Четыре тысячи, восемь сотен (Иган) - страница 88


8


Адам сменил пункт назначения машины на центр Гардины. Он вышел у выстроившихся в ряд магазинов фастфуда и отправился на поиски публичного веб‑киоска. Сначала он переживал насчет того, как лучше расплатиться, не оставив после себя слишком очевидных следов, но затем обнаружил, что в этом муниципалитете доступ в сеть был таким же бесплатным, как вода в общественных фонтанах.

Среди фактов, касающихся индустрии развлечений, не осталось ни единой крупицы информации, которая бы не была увековечена интернетом. Ради съемок своего сериала Колман переехал из Лондона в Лос‑Анжелес; когда к нему вломился грабитель, он жил всего в нескольких милях к югу от того места, где сейчас находился дом Адама. Однако старик на тот момент проживал в Нью‑Йорке; воспоминания подсказывали Адаму, что Калифорнию он впервые посетил лишь на следующий год. На ноутбуке, который он начал раскапывать в поисках информации, были файлы, датировавшиеся 90‑ми годами, но они совершенно точно были скопированы с другой машины; сам по себе этот ноутбук никак не мог оказаться настолько старым, чтобы на нем сохранились удаленные письма с данными рейсов, забронированными тридцать лет тому назад – даже если старик по глупости не позаботился о том, чтобы хоть немного замести следы.

Адам отвернулся от покрытого щербинками проекционного экрана, подумав, не мог ли кто‑то из прохожих заглянуть ему через плечо. Он терял связь с реальностью. Целью окклюзий могло оказаться всего лишь чувство возмущения, от которого так и не смог избавиться старик: не сумев смириться со случившимся – даже после смерти Колмана, даже после того, как его собственная карьера пошла в гору, – он вполне мог пожелать избавить Адама от этого бессмысленного, выбродившего гнева.

Таково было самое простое объяснение. Мысль о том, что старик мог убить Колмана, по‑видимому, не приходила Остеру в голову – если, конечно, он не скрыл от Адама правду, – и если бы к нему наведывалась полиция, он бы наверняка упомянул об этом в разговоре. Если больше никто не считал старика причастным к убийству, был ли Адам вправе его обвинять – опираясь исключительно на форму и местоположение темной оспины утраченных воспоминаний, затерянных среди тридцати процентов, недоступных его мозгу?

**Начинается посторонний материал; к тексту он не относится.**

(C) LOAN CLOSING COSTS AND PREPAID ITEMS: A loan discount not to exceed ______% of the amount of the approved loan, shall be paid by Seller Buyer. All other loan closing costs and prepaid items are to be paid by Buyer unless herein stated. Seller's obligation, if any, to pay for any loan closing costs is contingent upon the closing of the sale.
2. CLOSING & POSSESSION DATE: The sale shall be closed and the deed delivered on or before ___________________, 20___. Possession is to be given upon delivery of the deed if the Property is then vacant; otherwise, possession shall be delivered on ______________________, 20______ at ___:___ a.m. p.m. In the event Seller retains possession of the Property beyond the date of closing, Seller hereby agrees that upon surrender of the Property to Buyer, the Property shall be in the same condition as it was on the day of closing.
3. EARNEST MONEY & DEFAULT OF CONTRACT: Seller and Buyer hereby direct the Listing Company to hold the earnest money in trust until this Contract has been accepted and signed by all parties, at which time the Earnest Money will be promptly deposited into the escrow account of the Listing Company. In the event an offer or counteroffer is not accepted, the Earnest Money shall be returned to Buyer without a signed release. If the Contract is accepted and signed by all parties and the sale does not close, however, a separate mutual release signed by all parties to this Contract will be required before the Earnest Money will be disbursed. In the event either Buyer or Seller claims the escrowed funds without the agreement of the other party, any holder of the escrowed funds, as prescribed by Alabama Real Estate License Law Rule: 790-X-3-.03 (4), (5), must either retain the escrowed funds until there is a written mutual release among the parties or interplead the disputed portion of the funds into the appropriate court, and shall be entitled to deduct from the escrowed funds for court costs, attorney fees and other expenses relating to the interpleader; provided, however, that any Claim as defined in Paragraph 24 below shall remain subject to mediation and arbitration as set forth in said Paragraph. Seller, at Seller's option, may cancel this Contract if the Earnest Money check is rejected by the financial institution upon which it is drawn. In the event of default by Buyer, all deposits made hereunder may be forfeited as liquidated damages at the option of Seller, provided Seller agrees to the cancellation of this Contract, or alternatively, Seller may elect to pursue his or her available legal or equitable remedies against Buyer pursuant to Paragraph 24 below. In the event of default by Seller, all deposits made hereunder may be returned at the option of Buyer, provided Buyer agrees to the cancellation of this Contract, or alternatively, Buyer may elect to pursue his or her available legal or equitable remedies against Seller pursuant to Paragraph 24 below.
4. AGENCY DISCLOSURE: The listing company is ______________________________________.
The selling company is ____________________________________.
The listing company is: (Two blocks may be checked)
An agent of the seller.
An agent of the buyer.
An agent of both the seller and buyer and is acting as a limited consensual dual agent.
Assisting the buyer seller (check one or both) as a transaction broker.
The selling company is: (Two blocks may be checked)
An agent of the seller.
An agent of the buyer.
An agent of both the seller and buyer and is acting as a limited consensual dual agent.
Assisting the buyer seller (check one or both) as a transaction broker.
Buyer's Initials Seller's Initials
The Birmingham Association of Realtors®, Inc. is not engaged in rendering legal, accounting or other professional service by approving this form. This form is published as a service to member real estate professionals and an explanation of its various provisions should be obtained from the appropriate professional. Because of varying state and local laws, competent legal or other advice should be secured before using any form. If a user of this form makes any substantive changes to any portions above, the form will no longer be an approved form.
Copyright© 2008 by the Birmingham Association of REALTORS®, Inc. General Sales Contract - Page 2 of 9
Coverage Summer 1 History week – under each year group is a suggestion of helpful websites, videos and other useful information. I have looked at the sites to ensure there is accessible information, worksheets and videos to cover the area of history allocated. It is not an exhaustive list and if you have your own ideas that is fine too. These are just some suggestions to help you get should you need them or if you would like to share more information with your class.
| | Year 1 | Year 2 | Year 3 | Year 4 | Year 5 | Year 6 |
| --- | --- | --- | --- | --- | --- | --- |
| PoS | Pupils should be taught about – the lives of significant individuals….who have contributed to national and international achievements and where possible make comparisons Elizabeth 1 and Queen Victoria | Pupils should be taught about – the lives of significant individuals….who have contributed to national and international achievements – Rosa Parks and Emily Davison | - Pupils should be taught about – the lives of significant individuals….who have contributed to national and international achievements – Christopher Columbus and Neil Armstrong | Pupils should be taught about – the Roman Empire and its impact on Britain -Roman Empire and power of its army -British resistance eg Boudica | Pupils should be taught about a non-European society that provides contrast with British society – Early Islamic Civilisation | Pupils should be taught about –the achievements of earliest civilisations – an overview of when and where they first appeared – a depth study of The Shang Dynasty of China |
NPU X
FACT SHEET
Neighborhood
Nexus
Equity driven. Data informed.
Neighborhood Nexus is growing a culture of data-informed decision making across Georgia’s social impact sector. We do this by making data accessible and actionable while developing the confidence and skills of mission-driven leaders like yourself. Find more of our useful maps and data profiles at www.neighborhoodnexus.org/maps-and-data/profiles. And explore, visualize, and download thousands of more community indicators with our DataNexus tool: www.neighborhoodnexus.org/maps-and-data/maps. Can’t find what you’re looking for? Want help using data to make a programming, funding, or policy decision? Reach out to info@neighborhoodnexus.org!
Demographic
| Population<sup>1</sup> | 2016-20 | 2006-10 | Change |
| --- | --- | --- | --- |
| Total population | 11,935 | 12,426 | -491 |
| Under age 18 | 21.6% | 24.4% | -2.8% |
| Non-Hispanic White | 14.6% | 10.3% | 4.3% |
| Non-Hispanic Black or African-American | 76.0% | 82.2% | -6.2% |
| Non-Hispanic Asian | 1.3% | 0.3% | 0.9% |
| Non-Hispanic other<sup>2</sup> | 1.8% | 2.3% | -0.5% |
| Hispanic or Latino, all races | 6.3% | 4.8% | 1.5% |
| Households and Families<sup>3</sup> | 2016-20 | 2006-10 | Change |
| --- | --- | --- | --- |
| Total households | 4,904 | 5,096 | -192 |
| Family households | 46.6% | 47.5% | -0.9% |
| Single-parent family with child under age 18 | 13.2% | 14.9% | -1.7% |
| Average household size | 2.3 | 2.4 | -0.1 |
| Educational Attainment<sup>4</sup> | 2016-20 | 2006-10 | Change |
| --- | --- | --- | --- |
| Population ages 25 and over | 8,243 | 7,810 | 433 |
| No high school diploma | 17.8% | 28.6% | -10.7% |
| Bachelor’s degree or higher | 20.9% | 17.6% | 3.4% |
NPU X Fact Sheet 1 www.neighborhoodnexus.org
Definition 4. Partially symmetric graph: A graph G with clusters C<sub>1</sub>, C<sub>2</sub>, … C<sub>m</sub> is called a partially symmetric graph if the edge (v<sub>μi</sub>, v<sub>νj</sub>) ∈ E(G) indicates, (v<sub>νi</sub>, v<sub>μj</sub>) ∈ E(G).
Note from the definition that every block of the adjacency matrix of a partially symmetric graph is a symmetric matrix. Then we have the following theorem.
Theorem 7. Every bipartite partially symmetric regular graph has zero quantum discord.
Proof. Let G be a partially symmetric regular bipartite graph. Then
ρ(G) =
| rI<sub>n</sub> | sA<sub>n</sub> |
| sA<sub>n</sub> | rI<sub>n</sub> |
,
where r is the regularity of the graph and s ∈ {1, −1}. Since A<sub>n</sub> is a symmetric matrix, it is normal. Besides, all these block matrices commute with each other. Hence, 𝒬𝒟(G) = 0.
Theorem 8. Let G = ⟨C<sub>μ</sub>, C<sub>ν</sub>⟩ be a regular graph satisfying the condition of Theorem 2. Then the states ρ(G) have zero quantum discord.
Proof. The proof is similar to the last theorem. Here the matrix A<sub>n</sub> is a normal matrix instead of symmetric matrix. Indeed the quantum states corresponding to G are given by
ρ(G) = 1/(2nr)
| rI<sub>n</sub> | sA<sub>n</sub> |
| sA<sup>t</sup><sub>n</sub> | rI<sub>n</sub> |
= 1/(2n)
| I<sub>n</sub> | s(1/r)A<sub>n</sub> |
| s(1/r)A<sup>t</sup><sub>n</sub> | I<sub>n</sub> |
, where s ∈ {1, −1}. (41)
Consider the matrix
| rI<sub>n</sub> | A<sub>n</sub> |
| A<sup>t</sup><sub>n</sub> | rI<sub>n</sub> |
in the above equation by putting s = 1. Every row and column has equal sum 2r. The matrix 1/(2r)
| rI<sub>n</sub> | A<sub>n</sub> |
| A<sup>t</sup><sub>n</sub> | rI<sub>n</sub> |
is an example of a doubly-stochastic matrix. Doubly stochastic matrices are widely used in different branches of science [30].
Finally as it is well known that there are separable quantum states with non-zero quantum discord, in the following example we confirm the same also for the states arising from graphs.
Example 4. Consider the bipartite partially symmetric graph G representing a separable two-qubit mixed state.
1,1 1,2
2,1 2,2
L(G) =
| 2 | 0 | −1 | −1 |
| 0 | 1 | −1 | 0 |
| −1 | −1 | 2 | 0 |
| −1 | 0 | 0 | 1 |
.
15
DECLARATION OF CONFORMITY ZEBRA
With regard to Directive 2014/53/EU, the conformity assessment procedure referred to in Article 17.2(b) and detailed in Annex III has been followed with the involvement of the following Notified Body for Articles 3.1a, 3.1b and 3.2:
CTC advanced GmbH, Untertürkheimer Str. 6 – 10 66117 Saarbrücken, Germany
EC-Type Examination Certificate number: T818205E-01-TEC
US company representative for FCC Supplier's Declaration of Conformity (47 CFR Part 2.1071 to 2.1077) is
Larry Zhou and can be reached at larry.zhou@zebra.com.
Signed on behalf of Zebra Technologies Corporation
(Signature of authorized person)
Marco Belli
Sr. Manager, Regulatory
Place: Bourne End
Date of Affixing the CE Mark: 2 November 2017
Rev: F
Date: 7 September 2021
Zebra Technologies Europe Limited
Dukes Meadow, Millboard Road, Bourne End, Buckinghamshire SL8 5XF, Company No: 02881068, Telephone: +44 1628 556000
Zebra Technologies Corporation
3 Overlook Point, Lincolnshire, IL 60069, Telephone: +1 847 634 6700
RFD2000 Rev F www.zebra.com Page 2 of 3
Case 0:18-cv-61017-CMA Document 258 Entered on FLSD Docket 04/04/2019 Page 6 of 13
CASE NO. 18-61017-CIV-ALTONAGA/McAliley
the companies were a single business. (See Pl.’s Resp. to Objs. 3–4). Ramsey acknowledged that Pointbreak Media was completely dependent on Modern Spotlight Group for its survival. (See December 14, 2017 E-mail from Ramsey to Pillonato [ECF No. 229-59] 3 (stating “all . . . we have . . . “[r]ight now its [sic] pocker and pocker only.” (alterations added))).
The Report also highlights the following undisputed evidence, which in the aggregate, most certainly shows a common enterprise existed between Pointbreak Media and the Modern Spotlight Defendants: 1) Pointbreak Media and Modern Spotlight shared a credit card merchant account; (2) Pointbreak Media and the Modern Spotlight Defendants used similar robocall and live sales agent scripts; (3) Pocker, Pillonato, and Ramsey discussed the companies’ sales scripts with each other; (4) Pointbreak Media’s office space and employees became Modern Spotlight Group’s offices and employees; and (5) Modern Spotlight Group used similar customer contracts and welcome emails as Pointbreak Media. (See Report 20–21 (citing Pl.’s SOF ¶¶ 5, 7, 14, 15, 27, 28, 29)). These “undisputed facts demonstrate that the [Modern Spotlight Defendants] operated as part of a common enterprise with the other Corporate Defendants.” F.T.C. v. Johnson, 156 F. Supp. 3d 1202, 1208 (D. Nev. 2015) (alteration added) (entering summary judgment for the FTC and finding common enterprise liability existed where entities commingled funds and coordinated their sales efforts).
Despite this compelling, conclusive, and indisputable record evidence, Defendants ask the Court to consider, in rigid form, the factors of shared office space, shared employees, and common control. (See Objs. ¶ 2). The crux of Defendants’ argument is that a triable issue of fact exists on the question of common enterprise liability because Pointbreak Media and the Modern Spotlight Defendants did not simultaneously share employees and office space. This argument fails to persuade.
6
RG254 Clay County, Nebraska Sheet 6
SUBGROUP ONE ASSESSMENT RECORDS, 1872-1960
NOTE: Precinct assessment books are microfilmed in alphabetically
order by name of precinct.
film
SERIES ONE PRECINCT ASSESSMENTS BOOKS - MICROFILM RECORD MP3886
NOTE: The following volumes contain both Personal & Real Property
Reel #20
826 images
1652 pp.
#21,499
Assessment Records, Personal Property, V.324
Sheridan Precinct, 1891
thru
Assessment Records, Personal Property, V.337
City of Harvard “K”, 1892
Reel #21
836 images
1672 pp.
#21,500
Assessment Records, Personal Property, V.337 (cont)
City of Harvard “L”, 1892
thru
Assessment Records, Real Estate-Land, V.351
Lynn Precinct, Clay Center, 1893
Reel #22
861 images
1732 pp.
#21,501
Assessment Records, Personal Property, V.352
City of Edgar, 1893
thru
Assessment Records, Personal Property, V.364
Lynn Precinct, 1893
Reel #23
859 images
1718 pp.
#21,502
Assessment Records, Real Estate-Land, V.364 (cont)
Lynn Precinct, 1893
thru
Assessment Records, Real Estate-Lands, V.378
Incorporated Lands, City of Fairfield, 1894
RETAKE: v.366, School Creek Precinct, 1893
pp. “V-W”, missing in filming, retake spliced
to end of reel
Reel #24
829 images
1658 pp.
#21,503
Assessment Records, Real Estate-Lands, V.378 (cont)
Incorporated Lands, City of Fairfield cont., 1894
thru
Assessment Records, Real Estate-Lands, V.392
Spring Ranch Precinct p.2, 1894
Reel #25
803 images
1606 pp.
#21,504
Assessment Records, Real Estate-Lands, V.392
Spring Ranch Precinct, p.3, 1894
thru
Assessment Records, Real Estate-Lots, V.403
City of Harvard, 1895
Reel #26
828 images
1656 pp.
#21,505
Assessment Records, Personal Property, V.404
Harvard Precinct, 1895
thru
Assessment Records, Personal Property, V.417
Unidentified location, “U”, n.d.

Он снова повернулся к экрану, пытаясь придумать более показательную проверку своей гипотезы. Поток данных, передаваемых самой серой выгрузке, должен был находиться под защитой массивного файервола законов о неприкосновенности частной жизни, но конфиденциальность указаний, полученных техниками Лоудстоун, по мнению Адама, вызывала сомнения. Это означало, что даже если бы он нашел их в своем ноутбуке, такие данные едва ли бы можно использовать как основание для обвинений. Сформулировать запрос на стирание воспоминаний о том, что он вышиб Колману мозги, старик мог лишь одним способом – для этого ему пришлось бы вырезать все события, так или иначе связанные с этим деянием, на манер хирурга, который, вырезая раковую опухоль, решает пожертвовать как можно большим объемом ткани. С другой стороны, он мог отдать те же самые распоряжение только лишь затем, чтобы забыть как можно больше о том мрачном десятилетии – когда его нагрел Голливуд, когда Карлос оплакивал смерть женщины, заменившей ему мать, и когда он сам каким‑то чудом смог едва‑едва удержаться на плаву и дотянуть до 20‑х, когда ему удалось начать все заново.